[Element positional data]
-=-=-=-=-

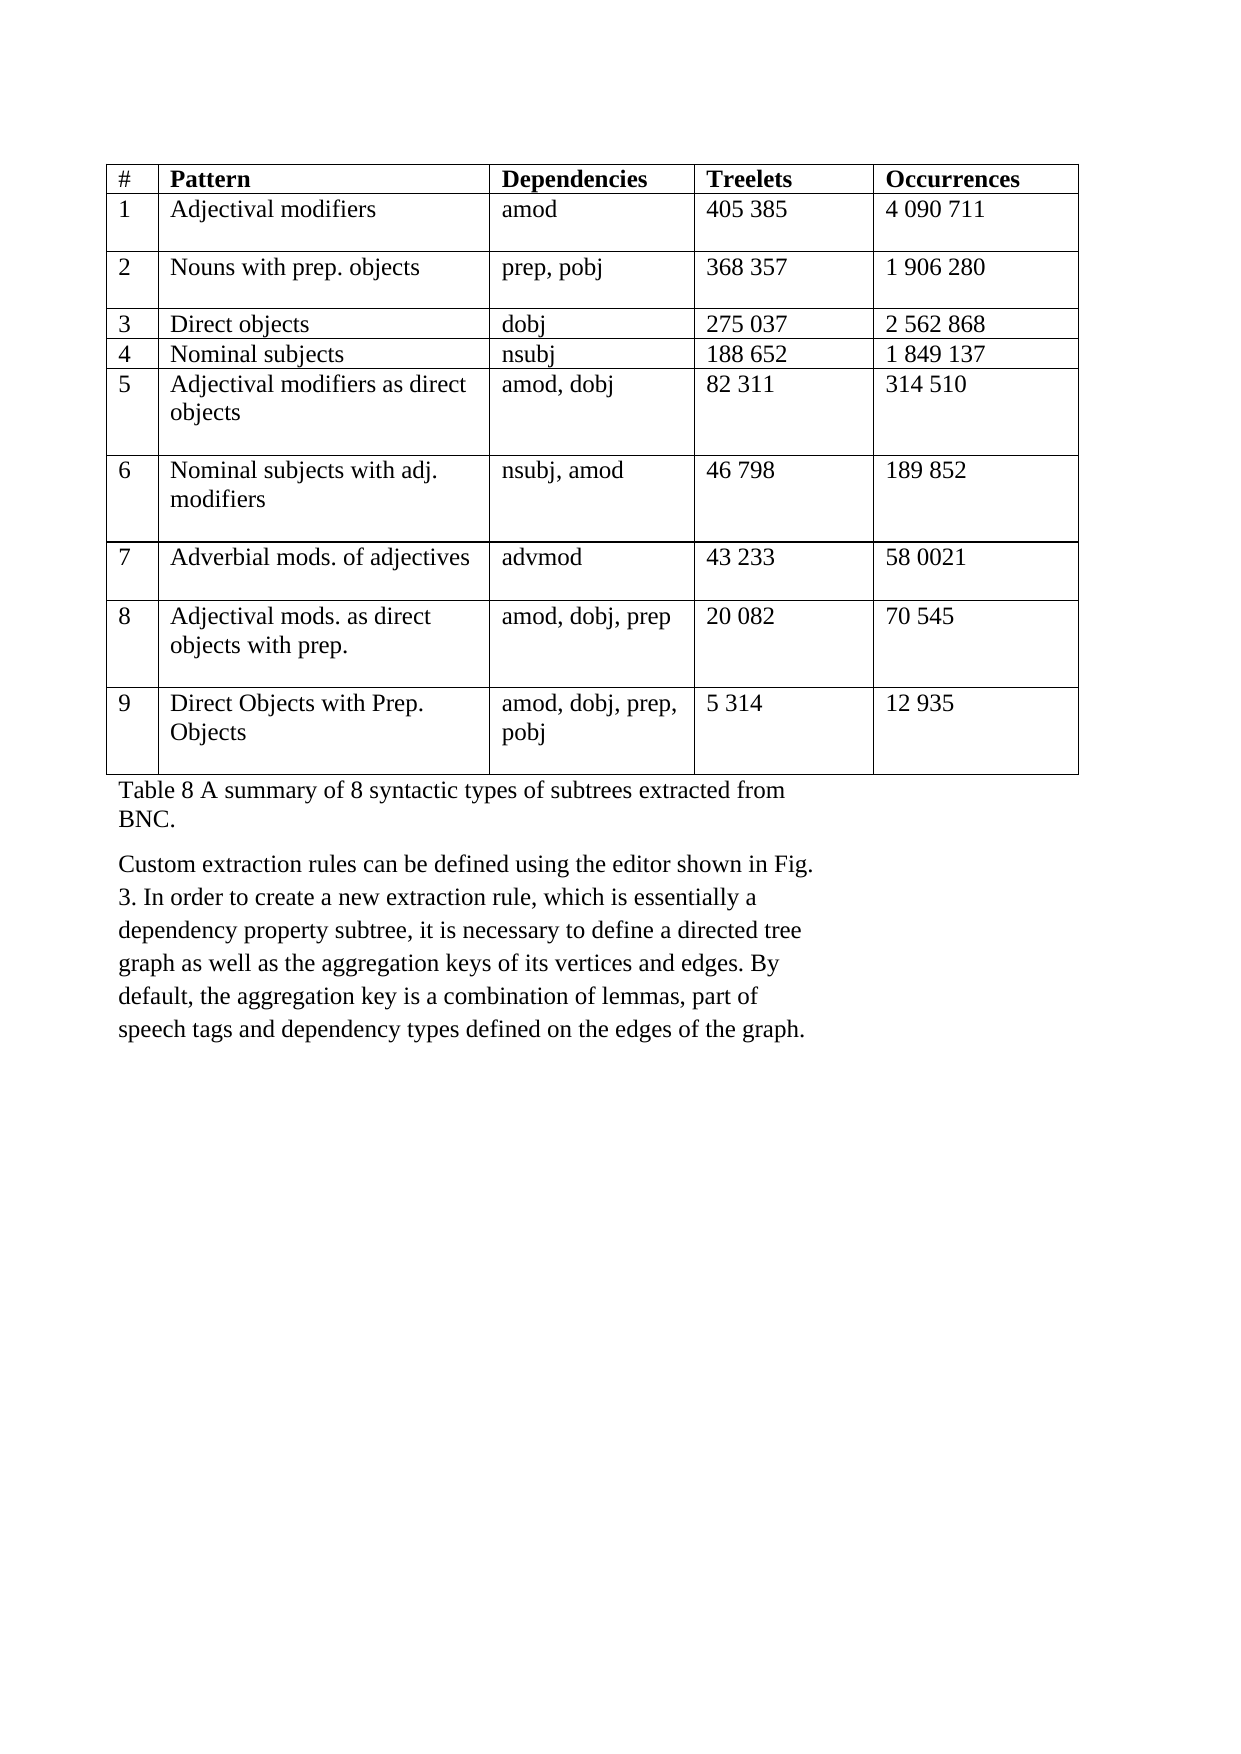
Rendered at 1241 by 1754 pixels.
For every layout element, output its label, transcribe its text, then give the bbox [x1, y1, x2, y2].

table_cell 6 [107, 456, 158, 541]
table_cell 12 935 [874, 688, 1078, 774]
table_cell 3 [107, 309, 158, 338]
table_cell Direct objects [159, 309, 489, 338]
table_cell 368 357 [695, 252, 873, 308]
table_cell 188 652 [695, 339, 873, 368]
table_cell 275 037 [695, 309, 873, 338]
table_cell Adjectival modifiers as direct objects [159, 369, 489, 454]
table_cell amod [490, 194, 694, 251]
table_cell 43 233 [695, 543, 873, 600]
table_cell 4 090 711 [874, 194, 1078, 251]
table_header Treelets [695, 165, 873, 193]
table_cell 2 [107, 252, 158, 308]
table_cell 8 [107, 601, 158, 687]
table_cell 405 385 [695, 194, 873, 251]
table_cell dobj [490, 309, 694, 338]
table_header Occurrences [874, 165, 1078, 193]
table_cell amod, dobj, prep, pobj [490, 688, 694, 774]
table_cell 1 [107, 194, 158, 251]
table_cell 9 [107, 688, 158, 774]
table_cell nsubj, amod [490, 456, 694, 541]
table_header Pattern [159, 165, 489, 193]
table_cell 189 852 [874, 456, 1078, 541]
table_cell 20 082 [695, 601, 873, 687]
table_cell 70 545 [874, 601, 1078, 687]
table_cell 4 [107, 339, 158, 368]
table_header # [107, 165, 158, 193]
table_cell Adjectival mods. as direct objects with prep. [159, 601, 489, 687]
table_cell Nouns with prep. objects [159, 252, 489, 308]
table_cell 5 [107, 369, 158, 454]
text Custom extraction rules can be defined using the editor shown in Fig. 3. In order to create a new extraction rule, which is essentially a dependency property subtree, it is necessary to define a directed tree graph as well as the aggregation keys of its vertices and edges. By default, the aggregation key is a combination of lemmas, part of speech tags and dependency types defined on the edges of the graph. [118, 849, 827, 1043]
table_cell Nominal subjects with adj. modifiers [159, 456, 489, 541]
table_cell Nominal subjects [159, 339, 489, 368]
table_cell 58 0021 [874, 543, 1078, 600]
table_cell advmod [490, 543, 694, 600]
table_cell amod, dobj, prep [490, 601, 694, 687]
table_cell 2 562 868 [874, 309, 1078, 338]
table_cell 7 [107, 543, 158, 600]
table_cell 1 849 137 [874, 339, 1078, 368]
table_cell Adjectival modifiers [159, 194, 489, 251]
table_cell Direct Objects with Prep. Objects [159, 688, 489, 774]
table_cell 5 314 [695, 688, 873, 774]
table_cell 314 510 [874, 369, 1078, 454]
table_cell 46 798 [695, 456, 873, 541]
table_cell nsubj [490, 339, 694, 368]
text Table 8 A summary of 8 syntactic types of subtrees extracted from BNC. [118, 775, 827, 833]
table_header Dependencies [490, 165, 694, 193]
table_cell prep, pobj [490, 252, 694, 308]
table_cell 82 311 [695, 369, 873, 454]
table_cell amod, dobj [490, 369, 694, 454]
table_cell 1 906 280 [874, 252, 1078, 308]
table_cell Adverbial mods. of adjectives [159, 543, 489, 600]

-=-=-=-=-

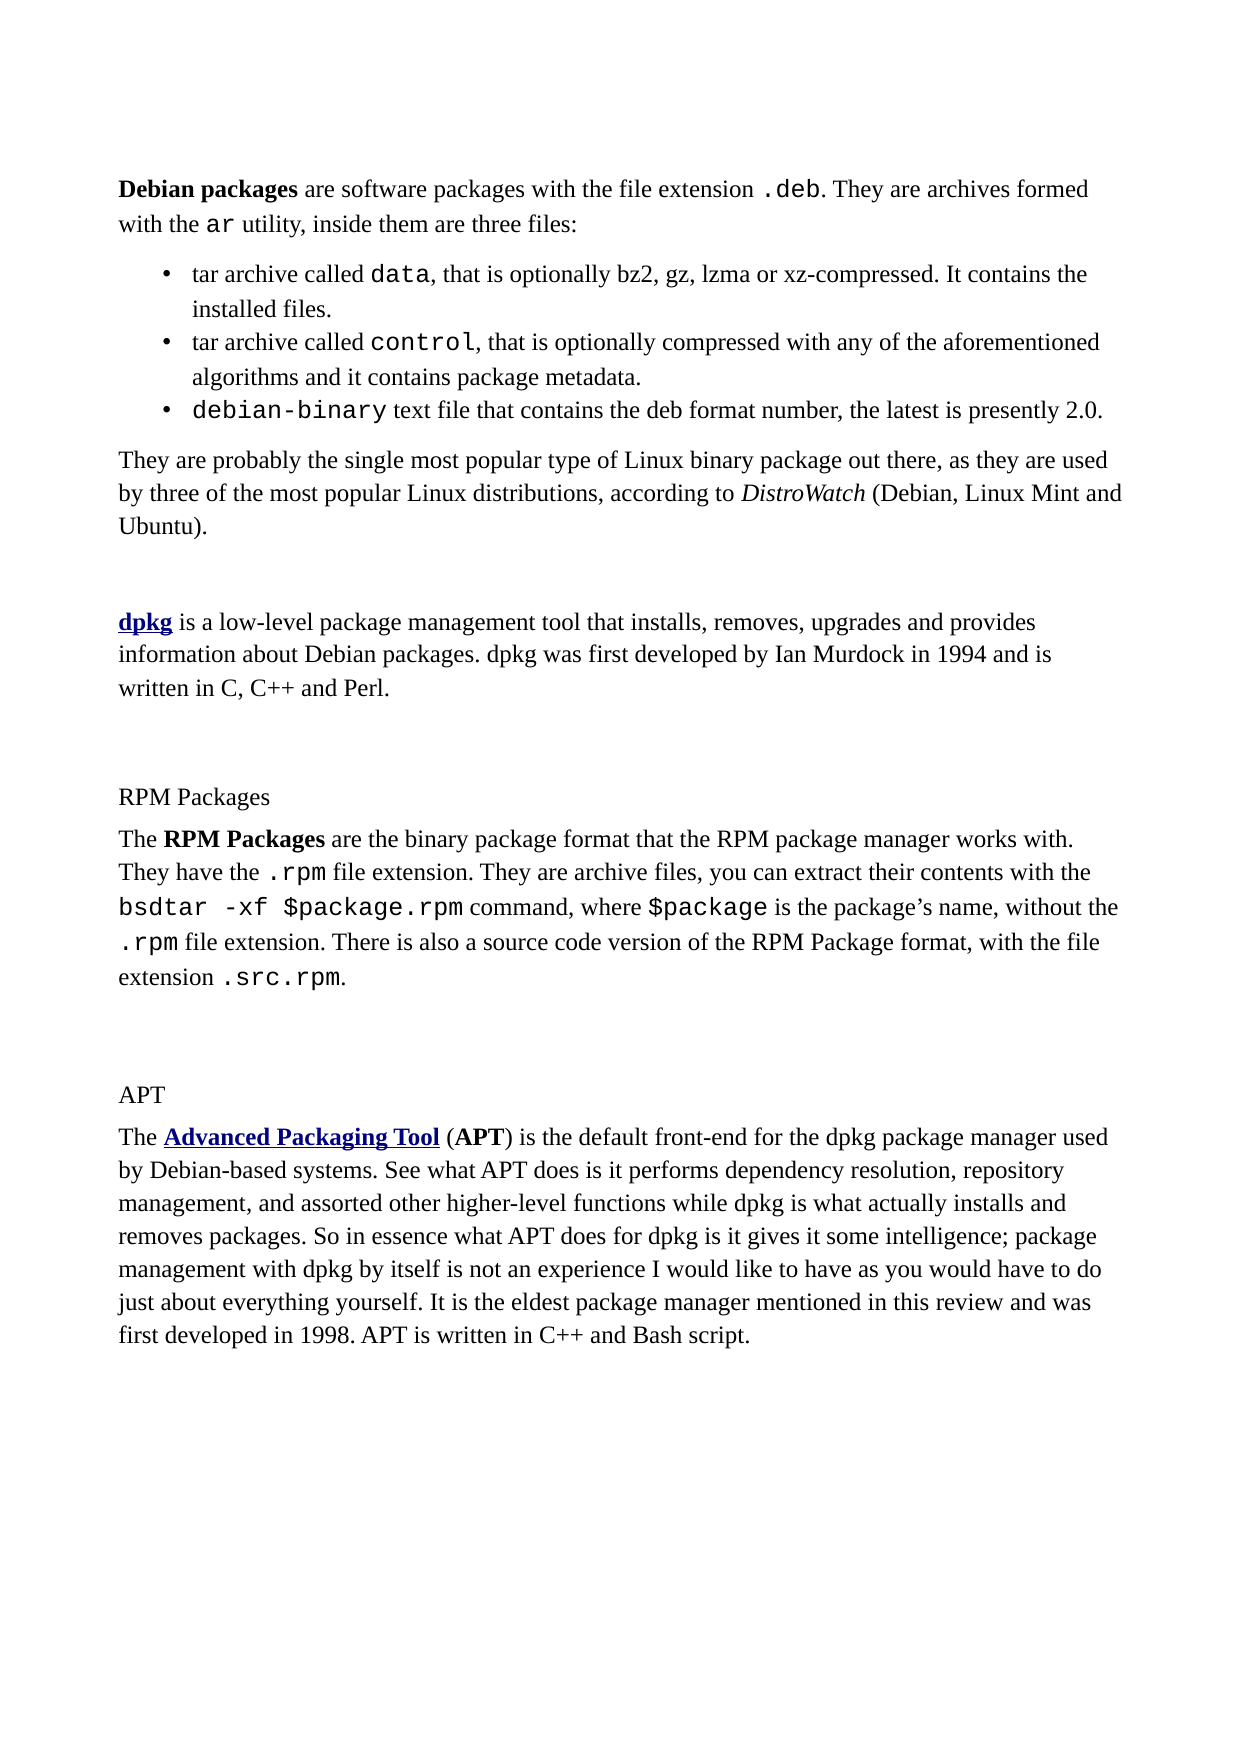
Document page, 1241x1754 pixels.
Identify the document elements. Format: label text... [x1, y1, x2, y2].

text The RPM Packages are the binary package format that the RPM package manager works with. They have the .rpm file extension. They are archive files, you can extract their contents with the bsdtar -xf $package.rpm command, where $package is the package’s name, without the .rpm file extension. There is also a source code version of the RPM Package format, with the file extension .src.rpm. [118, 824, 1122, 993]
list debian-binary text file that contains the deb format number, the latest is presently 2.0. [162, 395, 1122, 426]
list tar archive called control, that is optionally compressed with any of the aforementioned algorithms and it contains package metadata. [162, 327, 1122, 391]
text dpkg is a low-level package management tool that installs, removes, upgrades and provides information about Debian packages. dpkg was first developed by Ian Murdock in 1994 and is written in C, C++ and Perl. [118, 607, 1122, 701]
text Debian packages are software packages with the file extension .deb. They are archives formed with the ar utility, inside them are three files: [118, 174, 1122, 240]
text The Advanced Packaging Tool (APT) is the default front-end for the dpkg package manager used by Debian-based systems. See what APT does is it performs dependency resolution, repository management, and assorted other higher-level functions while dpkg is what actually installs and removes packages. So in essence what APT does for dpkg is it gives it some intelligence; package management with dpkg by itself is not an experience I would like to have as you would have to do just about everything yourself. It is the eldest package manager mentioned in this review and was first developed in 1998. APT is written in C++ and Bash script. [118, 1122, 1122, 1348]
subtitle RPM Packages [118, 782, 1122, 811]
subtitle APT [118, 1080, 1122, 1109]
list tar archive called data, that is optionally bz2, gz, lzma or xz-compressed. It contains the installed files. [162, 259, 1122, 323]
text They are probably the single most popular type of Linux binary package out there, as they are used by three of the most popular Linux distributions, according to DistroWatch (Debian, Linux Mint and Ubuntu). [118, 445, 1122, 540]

-=-=-=-=-

Can you reproduce the lines, running from the one containing "Document page, 1241x1754 pixels." down to the one containing "Identify the document", both included?

Document page, 1241x1754 pixels.
Identify the document elements. Format: label text... [x1, y1, x2, y2].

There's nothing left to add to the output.